The concert was preceded by a workshop for K-12 teachers from across North Carolina to explore poetry, hip-hop and peacebuilding in the Middle East. Speaking to the group of educators, Offendum told them that he is “like the palm trees back in his home state of California.” Palm trees are not native to California. They were brought over when the region was under Spanish rule. Even then, palm trees are not native to Spain; they originate in Syria. Islamic leaders brought palm trees to Spain after they conquered the nation to remind them of home. Offendum says he is “like the palm trees because no matter how far removed he is from Syria, that is still where his roots are.”
Offendum uses rap as an expressive art form to explore themes of intersectional culture and identity in his own life and conveys these messages through his music. During the workshop, Offendum highlighted the ongoing civil war in Syria and discussed how educators can use music in their classrooms to connect their students with other cultures.
In addition to Offendum’s performance, attended by the K-12 teachers, the event featured oud player Naji Hilal and tabla player Mahmoud Alqhumri; Durham-based professor, musician and social entrepreneur Pierce Freelon; spoken-word artist Techa Beaumont; and Joshua Rowsey of UNC Cypher, a student group interested in cultivating hip-hop culture and promoting free expression across Carolina’s campus.
The evening began with remarks by Rudi Colloredo-Mansfeld, senior associate dean for social sciences and global programs in the College of Arts and Sciences. He reflected that the event was a wonderful representation of the area studies centers at Carolina, engaging students, staff, faculty and community members in an important dialogue about pressing global issues through a unique medium.
UNC Cypher opened the concert with freestyle raps that encouraged the audience to get out of their seats. Cypher was followed by Techa Beaumont, a Duke-UNC Rotary Peace fellow born in Australia of Persian, Jewish, Indian and European descent. Her spoken word on the intersectionality of identity continued to address the issues presented throughout the Spotlight week.
Pierce Freelon followed, putting together songs live in front of the audience using a beat making machine. His songs spoke to the lack of black representation in media and the everyday struggles the black community faces. Offendum performed next with raps accompanied by a traditional tabla and oud. His music and poetry, which he performed in both Arabic and English, builds on American hip-hop and compelled the audience to consider issues of identity, belonging and diaspora.

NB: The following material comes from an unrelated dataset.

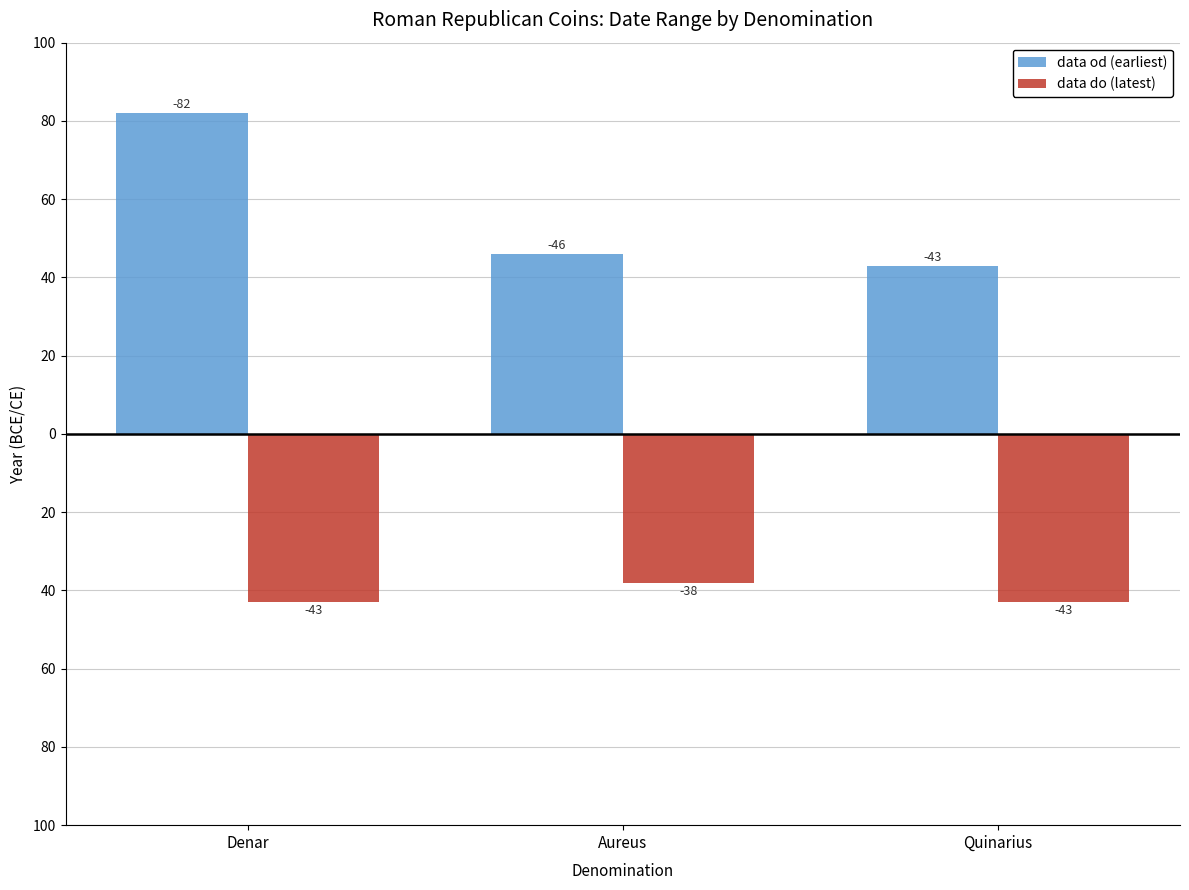

Between Quinarius and Aureus, which is larger?

Aureus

Offendum ended the night by taking a selfie video with the audience and proclaiming his love for “North Cackalacky.”
This event was sponsored by the Carolina Center for the Study of the Middle East and Muslim Civilizations with additional support by Arts Everywhere; Carolina Summer Reading Program; College of Arts and Sciences; Curriculum in Peace, War and Defense; Department of History; Department of Music; Department of Religious Studies; Duke-UNC Consortium for Middle East Studies; First Year Seminars Program; UNC Institute for the Arts and Humanities; Sonja Haynes Stone Center for Black Culture and History; and UNC Center for Global Initiatives; with support from the Chancellor’s Global Education Fund.